Function for batch usage of already trained and tested MLP.

Args:

  • x
    : input array (2-dimensional array).

    Every row represents one input vector (features).

Returns:

  • y: output vector (n-dimensional array). Every row represents

    output (outputs) for an input vector.

test(x, d)[source]

Function for batch test of already trained MLP.

Args:

  • x
    : input array (2-dimensional array).

    Every row represents one input vector (features).

  • d
    : input array (n-dimensional array).

    Every row represents target for one input vector. Target can be one or more values (in case of multiple outputs).

Returns:

  • e: output vector (n-dimensional array). Every row represents

    error (or errors) for an input and output.

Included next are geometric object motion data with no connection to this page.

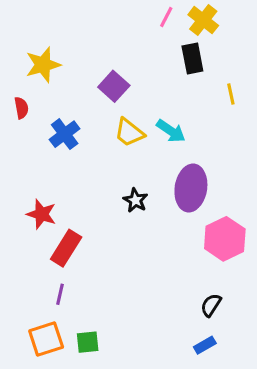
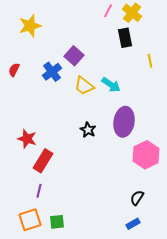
yellow star: (43, 65) -> (30, 26), moved
red semicircle: (21, 108) -> (14, 70), turned -144
blue cross: (65, 134) -> (52, 72), moved

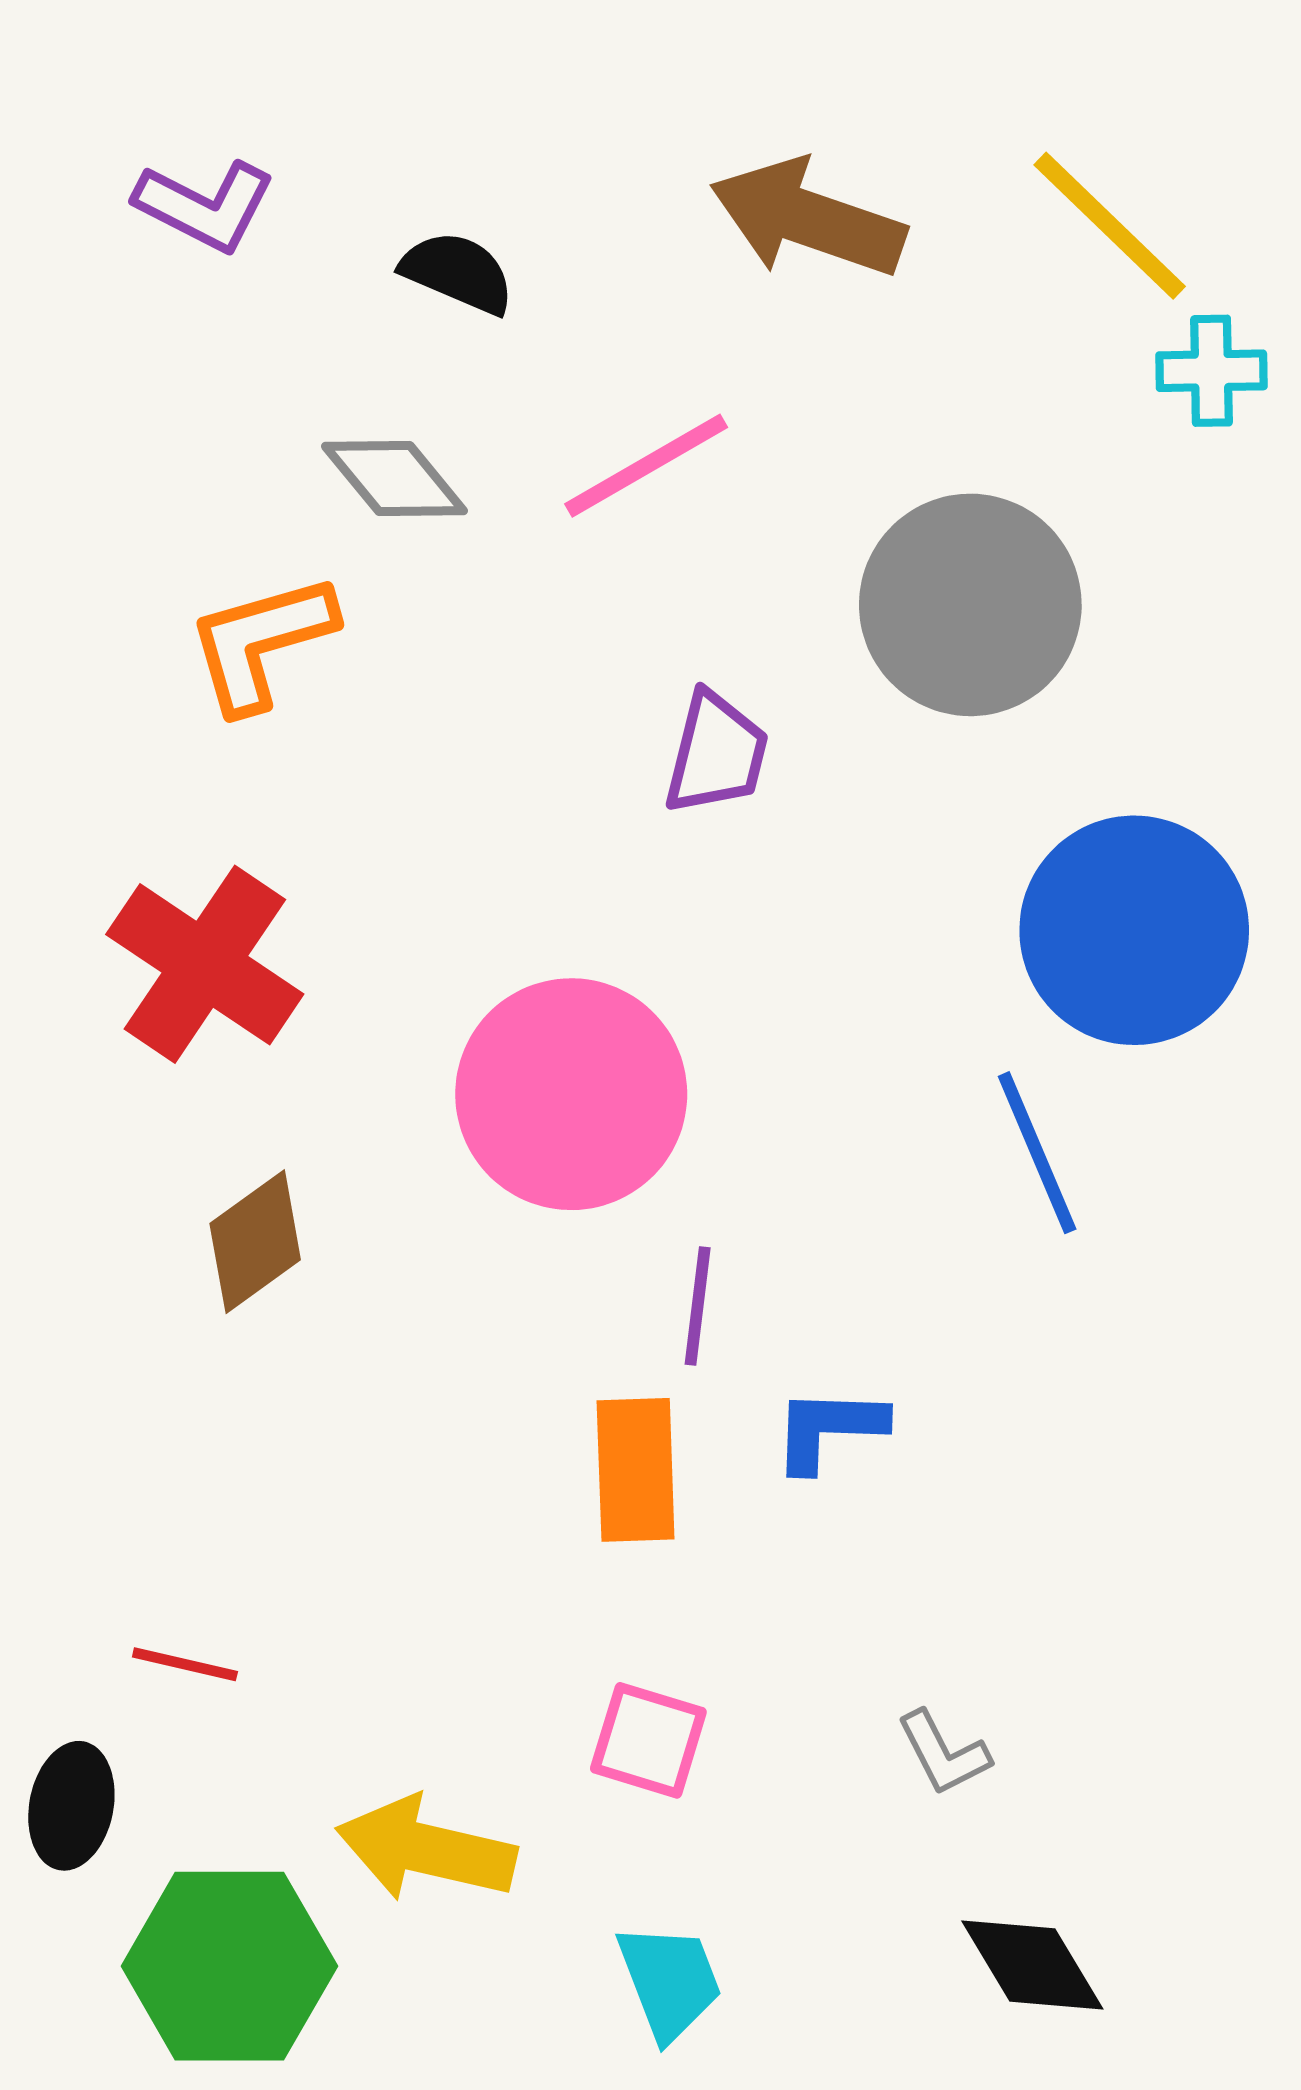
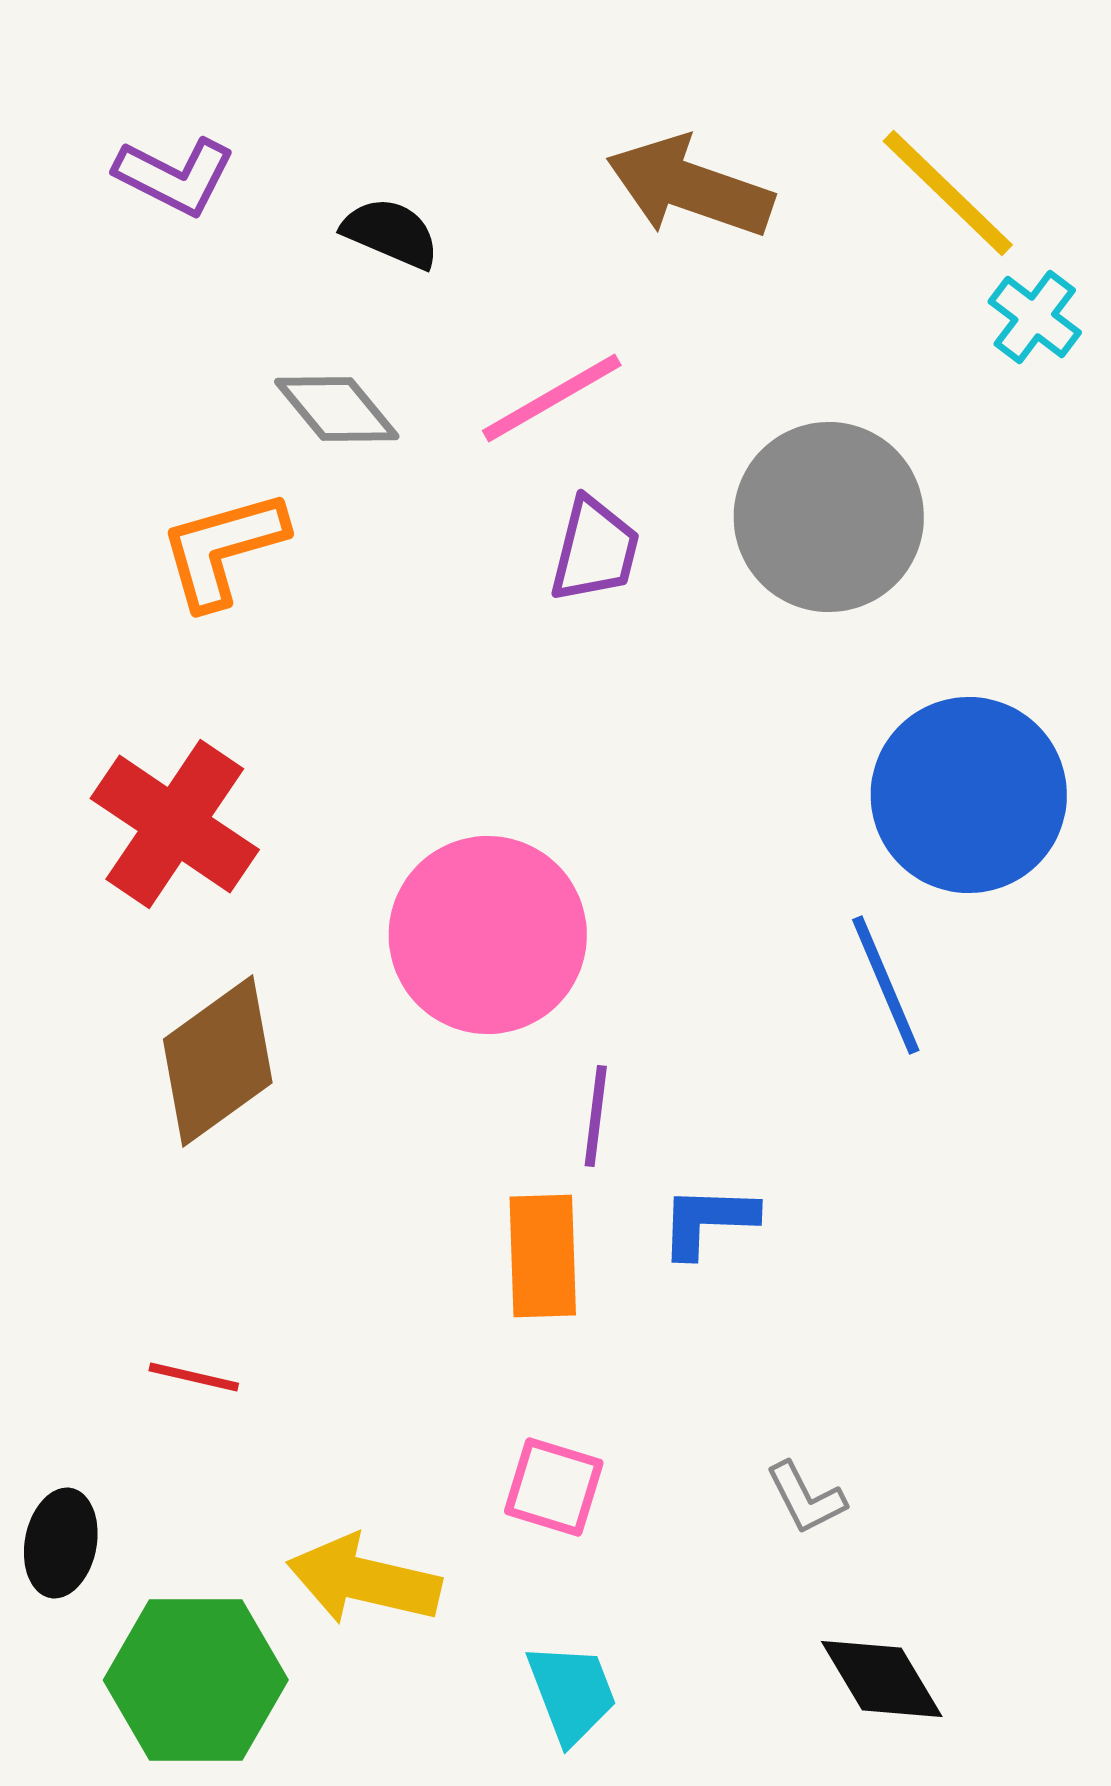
cyan cross: (1211, 371) -> (1035, 317), turned 38
purple trapezoid: (716, 754) -> (595, 550), moved
brown diamond: (255, 1242) -> (218, 1061), size x1.4
red line: (185, 1664) -> (194, 1377), moved

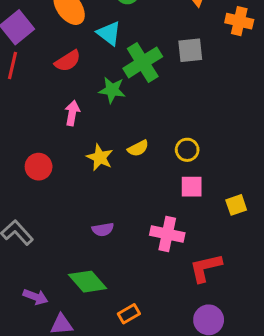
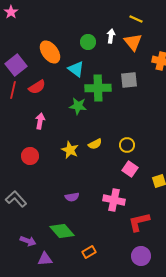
red semicircle: (68, 61) -> (37, 87), moved
green cross: (143, 62) -> (98, 88), turned 30
pink arrow: (72, 113) -> (40, 121), moved
pink square: (192, 187) -> (130, 169), turned 35

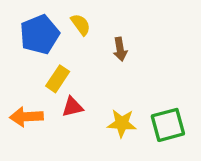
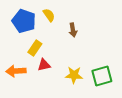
blue pentagon: (40, 34) -> (24, 21), turned -30

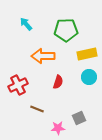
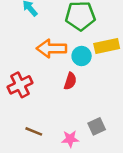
cyan circle: (89, 77) -> (82, 56), moved
brown line: (37, 109) -> (34, 131), moved

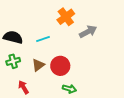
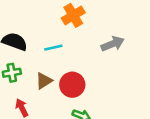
orange cross: (66, 17) -> (73, 15), moved

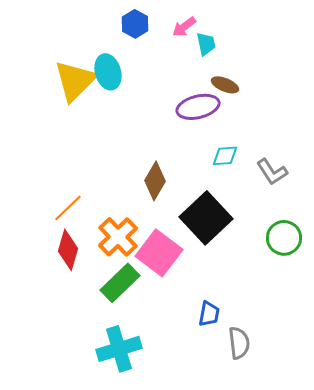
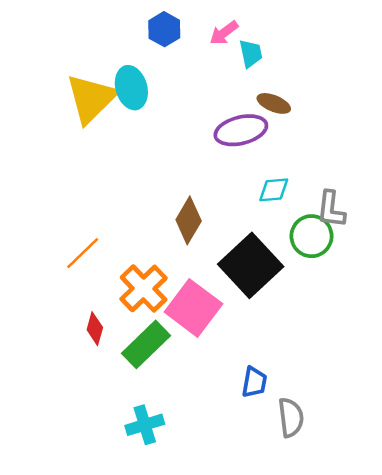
gray L-shape: (272, 172) -> (331, 209), turned 40
green circle: (284, 238) -> (312, 236), moved
red diamond: (68, 250) -> (95, 329), moved, size x0.7
cyan cross: (119, 349) -> (145, 425), size x0.7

train(x, d, epochs=10, shuffle=False)[source]

Function for batch training of MLP.

Args:

  • x
    : input array (2-dimensional array).

    Every row represents one input vector (features).

  • d
    : input array (n-dimensional array).

    Every row represents target for one input vector. Target can be one or more values (in case of multiple outputs).

Kwargs:

  • epochs
    : amount of epochs (int). That means how many times

    the MLP will iterate over the passed set of data (x, d).

  • shuffle
    : if true, the order of inputs and outpust are shuffled (bool).

    That means the pairs input-output are in different order in every epoch.

Returns:

  • e: output vector (m-dimensional array). Every row represents

    error (or errors) for an input and output in given epoch. The size of this array is length of provided data times amount of epochs (N*epochs).

  • MSE
    : mean squared error (1-dimensional array). Every value

    stands for MSE of one epoch.

update(d)[source]

This function make update according provided target and the last used input vector.

Args:

  • d
    : target (float or 1-dimensional array).

    Size depends on number of MLP outputs.

Returns:

  • e
    : error used for update (float or 1-diemnsional array).

    Size correspond to size of input d.